The 112-point plan is the result of job creation summits the councilmember held and acts as his submission to the council’s Economic Development and Strategies Committee. He released the plan Tuesday at a press conference at the Embarcadero Marina Park.

“Just like Roadmap to Recovery last year, I intend to use this document to drive this debate over the next several months as city leaders have shown a willingness and interest in looking at ways to help our economy,” DeMaio said at a press conference presenting his plan.

Along with calling for a new "deputy mayor for job creation" who would report directly to the mayor and constructing a replacement mechanism for redevelopment agencies, the Pathway to Prosperity also calls for the completion of the North Embarcadero Visionary Plan with a new naval headquarters at the site of his press conference. He also said he would make San Diego a “Fair and Open Employment Region,” barring hiring based on union membership.

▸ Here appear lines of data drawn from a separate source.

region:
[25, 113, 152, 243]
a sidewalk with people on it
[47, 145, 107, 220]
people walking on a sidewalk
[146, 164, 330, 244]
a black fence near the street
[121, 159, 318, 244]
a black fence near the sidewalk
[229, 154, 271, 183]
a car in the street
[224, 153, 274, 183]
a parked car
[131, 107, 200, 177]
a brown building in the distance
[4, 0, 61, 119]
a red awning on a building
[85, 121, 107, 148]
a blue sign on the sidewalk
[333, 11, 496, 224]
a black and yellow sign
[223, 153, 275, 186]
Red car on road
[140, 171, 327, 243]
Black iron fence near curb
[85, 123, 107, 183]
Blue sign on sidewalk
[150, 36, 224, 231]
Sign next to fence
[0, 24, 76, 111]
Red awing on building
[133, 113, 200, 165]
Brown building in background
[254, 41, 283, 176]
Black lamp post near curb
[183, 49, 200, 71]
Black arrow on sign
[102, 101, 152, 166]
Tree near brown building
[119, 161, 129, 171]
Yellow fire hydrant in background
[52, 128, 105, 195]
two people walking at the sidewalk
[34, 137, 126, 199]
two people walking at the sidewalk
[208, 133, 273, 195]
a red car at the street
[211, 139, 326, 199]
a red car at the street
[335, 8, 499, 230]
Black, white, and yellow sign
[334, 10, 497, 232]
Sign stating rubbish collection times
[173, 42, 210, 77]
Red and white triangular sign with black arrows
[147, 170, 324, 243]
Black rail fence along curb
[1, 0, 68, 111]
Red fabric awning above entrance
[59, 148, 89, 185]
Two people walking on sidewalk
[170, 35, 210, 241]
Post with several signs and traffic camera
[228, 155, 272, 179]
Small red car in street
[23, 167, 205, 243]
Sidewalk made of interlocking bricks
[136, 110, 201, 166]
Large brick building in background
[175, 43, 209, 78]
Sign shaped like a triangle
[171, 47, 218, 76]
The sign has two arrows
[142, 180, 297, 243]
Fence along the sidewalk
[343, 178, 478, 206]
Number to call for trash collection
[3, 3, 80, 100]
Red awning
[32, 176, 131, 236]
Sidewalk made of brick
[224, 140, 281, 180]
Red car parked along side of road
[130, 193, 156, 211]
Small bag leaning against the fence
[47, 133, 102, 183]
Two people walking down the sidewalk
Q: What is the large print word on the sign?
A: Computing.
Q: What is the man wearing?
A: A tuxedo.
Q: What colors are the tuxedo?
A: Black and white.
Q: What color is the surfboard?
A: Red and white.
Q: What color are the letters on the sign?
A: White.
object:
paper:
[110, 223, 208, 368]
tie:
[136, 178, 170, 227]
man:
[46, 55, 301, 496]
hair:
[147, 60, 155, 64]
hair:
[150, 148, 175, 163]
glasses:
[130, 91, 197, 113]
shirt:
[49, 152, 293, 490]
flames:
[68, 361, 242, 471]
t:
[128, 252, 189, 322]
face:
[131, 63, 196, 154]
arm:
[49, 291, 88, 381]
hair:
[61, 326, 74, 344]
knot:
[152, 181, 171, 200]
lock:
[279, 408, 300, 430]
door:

He prescribed 10 economic strategies, each consisting of a series of specific reforms detailed in his 93-page report.

The emphasis of his plan is on regulatory reform, which would, among other things, streamline permitting processes and grant the mayor the ability to waive off regulatory requirements if the business receiving relief signs a “job creation performance contract” guaranteeing it creates a specified number of jobs.

“Remember that I’m a businessman,” he said. “I demand accountability from every transaction.”

Continuing an ongoing battle he’s had with local unions, DeMaio said no San Diegan should be required to join a union to apply for or receive a job.

“That is unfair and discriminatory and that’s why the Pathway for Prosperity requires fair and open competition policies on local government projects and decisions,” he said.

His plan targets the city’s most prominent sectors -- biotech, clean tech, tourism, housing and defense -- for assistance by improving work force training programs, and by offering additional guidance on regulatory relief.

DeMaio would cut overhead on job training programs by one-third and freeze it for one year, diverting the saved money to direct service job training programs.

In addition to hosting monthly town halls by sector on regulatory questions, he also suggests creating “job sector coordinators” that would trouble-shoot regulatory issues for members of each local industry.

The city, trade associations and economic development organizations would then launch an international campaign to inform industry of the improved business climate in San Diego.

The Pathway to Prosperity calls for investment in infrastructure by replacing redevelopment agencies with Neighborhood Investment Collaboratives.

“If we succeed in getting some form of redevelopment restored, we cannot go back to business as usual; we must hold these redevelopment agencies accountable for public infrastructure improvements and a return on investment in the form of jobs.”

DeMaio suggests eliminating the small business tax, and using pension and other fiscal reforms to cut the cost recovery fees charged to all businesses.

He suggests creating a tax force to protect existing military bases and encourage consolidating other military functions to San Diego as the federal government considers realignment and base closures due to budgetary constraints.

DeMaio’s plan would also establish San Diego as a gateway to emerging economies in the Asia-Pacific Rim, targeting the region on trade missions and through tourism campaigns.

Taking a page from an organization in Texas, Opportunity Austin, DeMaio suggests creating Opportunity San Diego, which would coordinate a singular strategy through a single payment stream from the disparate trade, government entities and business groups in the city that often have overlapping objectives.